Document excerpt ->
::::::

From the heart

Young, Restless, & maybe Broken?

Hello unblended fam, Hope your doing well on the other side of this screen_

My mind has been every where lately, I wrote this title line to chat about how I have been feeling about year long heart break (sad I know but under my rock hard exterior I am very sensitive) but now I just feeling like typing.

I am a very interesting girl and I say this completely sarcastically as my dream would be to live on a quiet farm away from the noise of life. The part of me I don’t get is the need to be in control of everything (humanly impossible) while still having a mountain of anxieties and a propensity to worry constantly.

Worry about the first guy I fell in love with, was it even love, was it passion, lust, or all of the above?

Worry, that somewhere in my walk with Christ I walk back to the old me that has a habit of looking for love from anything and any person. Will I stay here with someone who loves me (Jesus Christ) or start searching for something that will eventually fade away to make me momentarily “happy”?

Will I be selfish and when things get hard or when I feel alone go back to my comforts of passions of lust, porn, or over eating. The old Mero she is a mess who is stubborn woman who thinks she knows everything. The old me is rebellious usually equating sex to love.

Am I smart enough to make it through a graduate program? Will I crash and burn? Will all my life consist of doubting God and His ability to make me whole?

I write this from a difficult place in my life when I desperately want to be closer to God but all my ugly struggles with my identity, attractions (opposite or same sex), intelligence, pride, and sanity are all in question. When I speak to the Lord about it I expect a million answers but all I get is (and all I really needed);

“The Battle is for the Lord, so why are you stressing yourself

the Battle is for the Lord, so stay silent

Better you place the battle in the hands of the Lord because you cannot endure the fight yourself

and these verses;

1 Cor 6:9

1 Peter 5:7

Philp 4: 6-7

1 Corit 10:13

Rom 8:1

Because the truth is still the truth whether it stings and while every part of me aches to stay in the old me were I can escape pain or a thirst for intimacy in my habits of sin, God is calling me higher and I want to go. Because even through the heartbreak, confusions about my sexuality, rebellion and extreme doubts about my faith, there was Jesus.

Pouring out unbelievable amounts of love that made me understand why some people are willing to leave [every]thing that we think will make us whole for Him. He loves us so deeply it’s crazy, I never really understood that until the day He asked me to be honest about all of my struggles, he didn’t condemn me or hate me (He also made it clear I didn’t have the license to act on my desires) but asked me to trust Him, to trust that it’s lie to believe my affections, struggles, or doubts are Me rather than the new person He is creating in HIS way, in his image and HIS time.

While I currently wrestle with so many things in my life, there is Jesus speaking to me and being so patient. Even if the road ahead will be difficult and no matter how scary I really want Him to be able to count on me. So though certain parts about my life are more confusing then others, God is asking me to trust Him, will you trust Him too?

So here’s to one of the longest post I have ever written but I hope it encourages you to stay unblended.

38 For I am persuaded, that neither death, nor life, nor angels, nor principalities, nor powers, nor things present, nor things to come, 39 Nor height, nor depth, nor any other creature, shall be able to separate us from the love of God, which is in Christ Jesus our Lord.

::::::

Entries provided ->
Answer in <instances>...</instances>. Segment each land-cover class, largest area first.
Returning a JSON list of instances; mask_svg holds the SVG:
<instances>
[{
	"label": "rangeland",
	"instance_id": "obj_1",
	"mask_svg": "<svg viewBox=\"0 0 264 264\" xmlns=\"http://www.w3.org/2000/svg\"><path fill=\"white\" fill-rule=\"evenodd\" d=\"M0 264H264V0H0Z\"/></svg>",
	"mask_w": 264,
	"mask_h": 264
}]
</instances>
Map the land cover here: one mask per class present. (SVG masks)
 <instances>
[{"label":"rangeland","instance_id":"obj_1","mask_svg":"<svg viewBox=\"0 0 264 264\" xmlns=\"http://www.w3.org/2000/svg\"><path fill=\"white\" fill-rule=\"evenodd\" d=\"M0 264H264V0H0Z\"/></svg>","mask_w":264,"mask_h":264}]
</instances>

::::::

Required tasks ->
• a. List the Bible verse references that the post gives after the words "and these verses;".
• b. Copy the post word for word from "My mind has" to "feeling like typing.".

Answers to the exercises ->
• a.
1 Cor 6:9
1 Peter 5:7
Philp 4: 6-7
1 Corit 10:13
Rom 8:1

• b.
My mind has been every where lately, I wrote this title line to chat about how I have been feeling about year long heart break (sad I know but under my rock hard exterior I am very sensitive) but now I just feeling like typing.